[Work request]
Please retype all of the entries that follow, leaving the images out.

(Items from a data source)
_ _ _ _ _
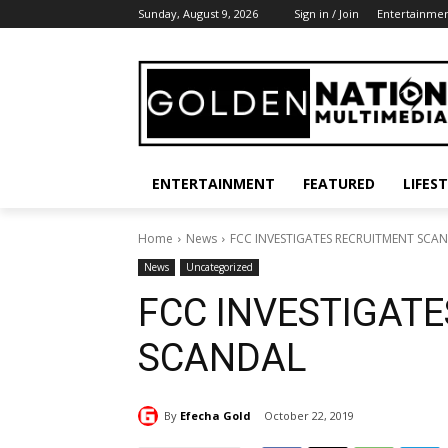
Sunday, August 9, 2026
Sign in / Join
Entertainme
ENTERTAINMENT
FEATURED
LIFES
Home
News
FCC INVESTIGATES RECRUITMENT SCA
News
Uncategorized
FCC INVESTIGAT
SCANDAL
By
Efecha Gold
October 22, 2019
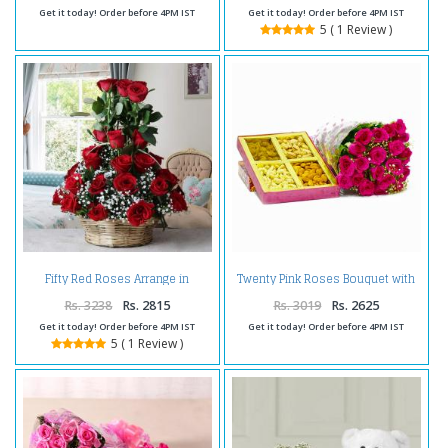
Get it today! Order before 4PM IST
Get it today! Order before 4PM IST
5 ( 1 Review )
Fifty Red Roses Arrange in
Twenty Pink Roses Bouquet with
Basket
Mix Dry fruits Box
Rs. 3238
Rs. 2815
Rs. 3019
Rs. 2625
Get it today! Order before 4PM IST
Get it today! Order before 4PM IST
5 ( 1 Review )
_ _ _ _ _
[Exercise result]
Sunday, August 9, 2026
Sign in / Join
Entertainme
ENTERTAINMENT
FEATURED
LIFES
Home
News
FCC INVESTIGATES RECRUITMENT SCA
News
Uncategorized
FCC INVESTIGAT
SCANDAL
By
Efecha Gold
October 22, 2019
Get it today! Order before 4PM IST
Get it today! Order before 4PM IST
5 ( 1 Review )
Fifty Red Roses Arrange in
Twenty Pink Roses Bouquet with
Basket
Mix Dry fruits Box
Rs. 3238
Rs. 2815
Rs. 3019
Rs. 2625
Get it today! Order before 4PM IST
Get it today! Order before 4PM IST
5 ( 1 Review )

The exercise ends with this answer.